Much more than just a sweetener, honey is a delicious natural food—the product of a particular place and time.
Honey is found world-wide; from Finland to Auckland and China to Patagonia. For the traveler, the search for honey often leads to discoveries of meaningful and enjoyable aspects of the country and its people. This includes side-trips to road-side stands, farm shops, local markets, restaurants, fairs, festivals, honey competitions, honey tastings, parks, hiking, farm stays, tours, on-farm classes, museums, and more.
All the while enjoying unique, delicious honeys, and learning about other bee products, the flora, natural history, climate, and geology, as well as the traditions and the wonderful local people that produce it.
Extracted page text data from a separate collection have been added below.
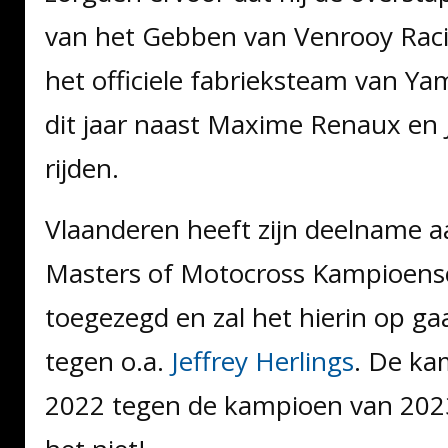
van het Gebben van Venrooy Rac
het officiele fabrieksteam van Ya
dit jaar naast Maxime Renaux en 
rijden.
Vlaanderen heeft zijn deelname 
Masters of Motocross Kampioen
toegezegd en zal het hierin op 
tegen o.a.
Jeffrey Herlings
. De ka
2022 tegen de kampioen van 202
(Left – a road-side honey bee shop near Puerto Varas in southern Chile, called, “La Picá de la Abeja” – The ‘bite’ of the bee – featuring a mural of their hives across Llanquihue Lake from Osorno Volcano)
Heather Honey: Produced for centuries in Germany and in the British moorlands, this is considered the “King of Honeys” in their localities.
Sourwood Honey: Becoming world famous for its quality and produced only in the Appalachian highlands of SE USA.
Pitcairn Island Honey: Honey from the most remote, populated tropical island in the world and home to the descendants of the original mutineers of the Bounty.